© 2015 Fat Wreck Chords
There’s a warm feeling that overcomes some people when certain sounds, something familiar and inviting plays. I’m getting those kind of feelings now as I listen to the new Leftover Crack album, Constructs of the State. It’s been the better part of a decade since the controversial and exceptional Fuck World Trade was released. Just in time for the holiday season, for your gatherings with kith and kin are the crack rocksteady sounds both old and new to warm your cold dead hearts.
The new release stays true to form with 13 scathing salvos against a broken system, what’s new is more sonic diversity. Track five, Slave to the Throne is a brutally metallic track with speed metal thrash riffs more akin to Slayer or Obituary than more common ska-punk outfits. There’s also a wider range of instrumentation in play with folkish sounds of banjo and possibly a washboard on track six, Bedbugs and Beyond.
Many of the tracks feature film or tv soundtrack backdrops to frame the context of the lyrics. “Of course I’m dangerous, I’m police. I can do terrible things to people..with impunity.” from True Detective sets the tone of the track Corrupt Vision. In addition to the tonal variety of the individual tracks, there’s plenty of guest vocals including track four, System Fucked featuring Jesse Michaels of Op Ivy.
The album continues in a consistent manner, lashing out at broken systems of finance, patriarchy, healthcare and prison systems. The sounds of the songs may change from track to track but the tone is the same. There’s something very broken. I don’t know if an album can provide solutions to the complex problems that we face as a society, but if it can make people think it’s a start.

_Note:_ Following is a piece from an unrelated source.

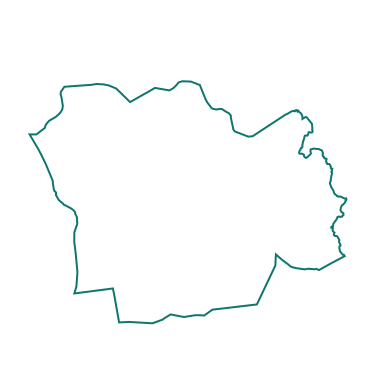 the district of Gummi, Zamfara, Nigeria, rotated 261°
{"feature_id": "59680162B37513478805829", "entity_name": "Gummi", "entity_type": "district", "adm_level": 2, "iso_a3": "NGA", "parent_name": "Nigeria", "parent_adm1": "Zamfara", "projection": "mercator", "projection_center": [5.146, 12.032], "detail": "fine", "context": "isolated", "style": "outline", "palette": "teal", "viewbox_px": 384, "rotation_deg": 261, "n_neighbors": 0, "source": "geoboundaries", "source_scale": "gbopen_adm2", "svg_char_len": 4147}
<svg xmlns="http://www.w3.org/2000/svg" viewBox="0 0 384 384"><g transform="rotate(261 192 192)"><path d="M255.6,309.8L255.0,308.8L255.9,308.6L256.5,308.3L256.5,307.7L256.2,307.3L256.3,306.6L255.9,306.4L255.7,306.4L255.6,306.0L256.0,305.7L256.2,305.1L256.2,303.6L255.9,302.6L255.1,300.4L254.6,299.3L254.0,297.9L253.9,296.7L237.6,260.6L237.9,256.3L237.9,256.2L245.1,243.8L247.4,242.6L250.3,242.5L259.0,242.0L261.5,242.3L263.8,241.0L266.3,237.8L269.2,234.6L269.7,232.1L269.7,229.0L270.5,226.6L271.6,224.6L278.3,221.0L282.3,219.7L296.4,216.5L301.2,208.3L302.9,199.8L302.3,195.9L299.8,193.1L297.4,189.6L295.9,185.5L300.6,171.7L297.2,162.9L296.0,159.5L290.5,144.9L306.0,133.4L310.2,126.6L311.8,122.4L312.0,121.9L312.6,119.3L312.9,117.8L313.6,115.0L313.6,111.9L313.6,109.4L315.9,82.4L311.4,78.1L308.6,77.5L305.8,77.9L301.8,77.9L297.2,77.9L293.7,76.7L291.0,74.4L287.7,69.6L286.2,66.0L284.7,62.0L283.0,60.0L281.5,58.3L279.8,57.3L278.3,56.7L276.6,53.5L273.2,47.3L274.3,40.6L265.7,44.0L258.1,47.0L252.5,48.9L242.3,52.0L224.9,56.2L223.0,56.0L218.0,55.9L214.9,56.1L214.3,56.6L214.2,56.6L212.8,57.6L210.2,57.2L205.0,59.1L203.0,60.7L202.3,61.4L201.5,62.2L199.3,63.6L198.2,65.5L197.8,65.9L194.8,69.9L193.7,71.0L192.8,71.9L190.3,73.4L188.5,73.3L185.1,74.4L178.5,73.7L170.6,69.5L161.2,67.9L149.3,67.5L130.7,66.3L116.6,63.0L110.2,59.9L109.1,98.8L101.4,99.1L74.6,99.6L73.5,109.6L68.5,132.4L70.6,143.2L71.6,144.9L74.4,151.7L69.8,164.5L69.8,175.4L69.3,179.3L68.1,184.8L72.6,193.7L70.8,238.5L106.3,262.8L117.2,265.1L113.1,268.5L110.3,270.9L106.4,274.8L103.0,277.8L102.0,279.4L100.3,283.6L98.9,288.2L98.0,291.1L97.9,292.5L98.1,294.1L97.6,296.6L96.9,299.4L96.4,301.8L96.6,302.9L95.0,305.2L99.4,317.1L104.8,332.8L106.2,332.2L106.6,330.9L107.7,330.4L109.2,329.5L110.1,328.9L111.8,328.9L113.6,328.7L115.3,329.2L115.7,330.0L116.3,330.4L117.8,330.0L119.1,329.5L119.7,329.4L121.4,330.0L122.4,329.7L124.5,328.9L125.8,328.2L126.3,326.2L127.1,325.5L128.2,325.5L128.7,326.0L129.6,326.4L130.8,325.3L132.0,324.8L134.4,325.5L134.9,324.6L135.0,324.0L135.8,324.2L136.3,326.0L138.4,326.6L141.0,329.1L142.2,330.3L143.3,331.2L144.3,331.5L144.8,332.8L144.7,333.6L144.2,334.4L144.2,335.7L144.2,336.5L145.0,336.9L145.6,338.0L146.6,338.2L147.4,338.1L147.5,337.6L148.2,337.3L148.7,336.6L149.2,336.3L150.8,335.8L151.9,336.1L153.3,336.7L154.5,337.4L155.3,337.8L155.9,339.2L156.5,340.0L157.6,341.3L158.2,341.8L159.0,342.0L159.5,342.8L159.9,343.1L160.5,343.4L161.7,343.1L161.5,341.9L162.4,340.6L163.6,339.0L164.3,337.9L164.4,336.8L164.6,335.7L165.2,334.7L165.7,334.6L166.5,333.8L167.6,332.8L169.0,332.1L170.5,332.1L173.3,331.0L174.3,330.6L175.1,330.2L176.3,330.0L177.8,329.8L178.9,329.5L180.8,330.3L181.4,330.9L183.2,331.1L184.5,331.7L186.1,332.1L187.7,332.9L188.9,333.3L190.0,332.8L190.6,333.2L191.0,333.7L191.6,333.7L192.2,333.6L192.8,333.7L193.1,334.0L193.4,333.1L194.4,332.8L194.9,333.1L196.0,333.0L197.1,332.5L198.1,332.0L198.5,330.0L199.4,329.5L199.9,329.7L200.9,329.2L202.1,329.5L202.9,329.8L203.4,330.1L203.9,329.9L204.2,329.1L204.4,328.2L205.7,327.6L206.2,327.7L206.7,327.0L207.6,326.8L208.7,326.9L209.0,327.3L209.6,327.5L210.8,327.2L212.2,327.0L212.9,326.6L213.5,325.3L214.2,324.6L214.7,323.7L214.9,323.0L214.9,322.3L215.2,321.4L215.4,320.2L215.9,319.3L215.9,318.5L215.5,317.5L215.6,316.9L215.7,316.3L215.4,315.8L214.5,315.5L213.5,315.4L212.4,315.5L211.5,315.5L210.9,315.0L210.3,314.3L209.9,313.5L209.3,312.7L208.6,311.8L208.4,311.1L208.0,310.6L207.8,309.9L208.3,309.3L209.1,308.7L209.7,308.3L210.3,308.3L211.4,308.3L212.0,307.5L212.5,306.8L212.8,306.2L212.8,305.5L212.9,304.7L213.1,304.1L214.1,303.9L215.2,304.3L216.3,305.1L216.8,305.8L217.7,306.0L218.6,306.8L218.5,307.3L218.9,307.9L219.9,308.3L221.0,308.2L221.8,308.7L223.1,309.1L224.3,309.5L226.1,310.5L227.2,311.1L228.7,311.6L229.7,312.1L230.1,312.6L230.0,313.6L229.6,314.3L230.2,315.3L231.2,315.9L232.1,316.2L232.7,316.6L232.7,317.5L232.3,318.4L232.0,319.3L232.1,320.2L232.7,320.5L233.8,320.7L234.4,320.4L236.4,320.9L240.6,321.1L247.8,317.0L248.3,315.8L246.9,312.5L248.2,312.7L249.2,312.8L249.7,312.9L250.7,312.5L251.7,312.3L252.4,312.1L253.1,311.4L254.4,310.3L255.6,309.8Z" fill="none" stroke="#0f766e" stroke-width="2"/></g></svg>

The album does get to a point where I believe that it’s almost too overproduced. It’s a fine example of production, but the it serves to burnish the raw edge that I’m missing. Between that and what I think is an imbalance of more ska heavy content I’ve had to knock the score down a bit. All aside it’s a fantastic album, fit for a time when things are in constant threat of being ripped apart at the seams.
Final note: I’ve been going over this release for about a week now. Initially I didn’t feel quite so strongly about it as I’ve become over successive listens. The more times I hear it, the more the music sinks in and the impact of the band’s rage takes hold. We’re living during some incredible times, but we’re also living through some incredibly fucked up times. If you ask me, it’s times like these that music is the best weapon against a war to which we’ve all been blindly conscripted.